Ruth Ziolkowski has led operations at the Crazy Horse Memorial since 1982, but now the 87-year-old says she only has a short time to live as she battles terminal cancer.
For nearly 67 years Ziolkowski has been living out her dream in South Dakota's Black Hills.
"You know I don't have a job I have a way of life and I've had it ever since I got here when I was 20 years of age," Ziolkowski said in a phone interview from a hospital in the Black Hills.
Ziolkowski traveled to the Black Hills in 1947 from West Hartford, Connecticut to help artist Korczak Ziolkowski in his quest to carve a mountain. Korczak would become Ruth's husband and the mountain would soon become the Crazy Horse Memorial. A project that began in 1948 one year after Ziolkowski arrived in South Dakota.
"That was quite a day so many years ago," Ziolkowski recalls.
The mission was to carve a mountain to honor American Indians at the invitation of Lakota Chief Henry Standing Bear. A project Korczak worked on for 36 years until he died in 1982. That's when Ruth took over operations. She has overseen the project for more than 30 years.
"(I’ve seen) the buildings there go from a tent when Korczak got here to a complex we have where millions of people visit every year," Ziolkowski said.
Now, Ruth Ziolkowski's own life is coming to an end.
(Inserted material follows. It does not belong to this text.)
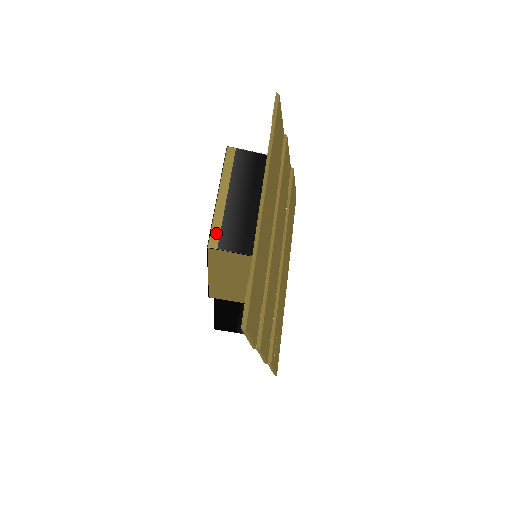
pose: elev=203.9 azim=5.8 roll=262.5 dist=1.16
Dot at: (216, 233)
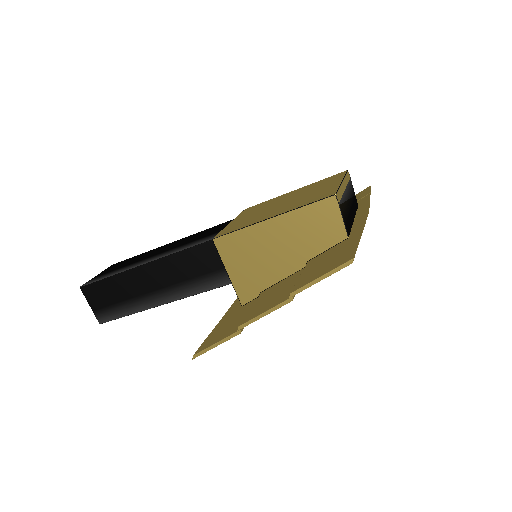
Dot at: (340, 195)
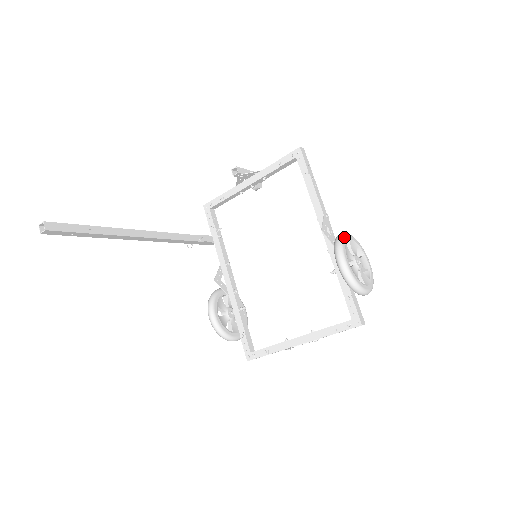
She is 87 years old and battling terminal cancer that has been resistant to treatment.
"The doctors don't give me a very long time to live but you know I'm blessed. I've had a wonderful life. I'm almost 88 years of age and I'm going to fight every way I can for every day I can get," Ziolkowski said.
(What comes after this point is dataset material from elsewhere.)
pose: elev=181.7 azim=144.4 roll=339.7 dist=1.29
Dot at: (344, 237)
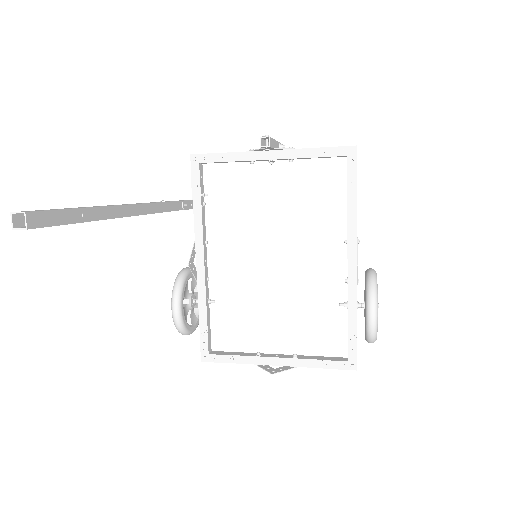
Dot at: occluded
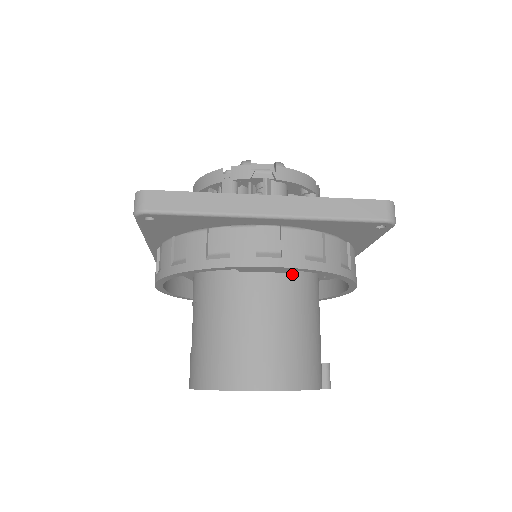
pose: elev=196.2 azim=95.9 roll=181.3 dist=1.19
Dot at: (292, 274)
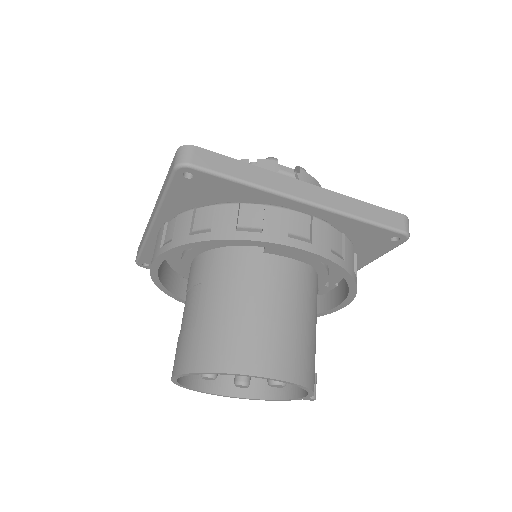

Ziolkowski says it’s been incredible to see how the mountain has been transformed over the years and how the Crazy Horse Memorial has fulfilled Korczak's mission to make sure it’s more than just a sculpture. The site is home to a Native American museum and recently the Indian University of North America opened at the memorial where students can take college-level classes in the summer while working as interns at Crazy Horse.
"And of the students in the first four years 67 percent of them are still in college or school and they're successful," Ziolkowski said.
Ziolkowski says she's also proud of the progress made on the sculpture itself since Korczak has passed away. She believes the accomplishments on her watch continue to fulfill his dream.
"I think the memorial is proof that Korczak was right. He thoroughly believed and he taught all of us that nothing is impossible. You can do absolutely anything in this world you want to do if you're willing to work hard enough and to pay the price," Ziolkowski said.
Carrying on Korczak's dream has fulfilled Ruth's dream as well. It’s a dream that Ruth says will continue after she passes away.
"The mountain does not depend on one person, neither does the entire project. When Korczak passed away in 1982 it fell to me to continue the job and work with the family and the Crazy Horse Memorial Foundation. When I pass on the same thing is true it will continue on. It is not based on one person's ability," Ziolkowski said.
Ziolkowski hopes the millions of visitors who stop at Crazy Horse after she is gone are inspired to accomplish their dreams.
"Your life is your own. You make it what it is and you can do exactly what you want to do. Dreams really do come true," Ziolkowski said.
Even if they are still nearly 70 years in the making.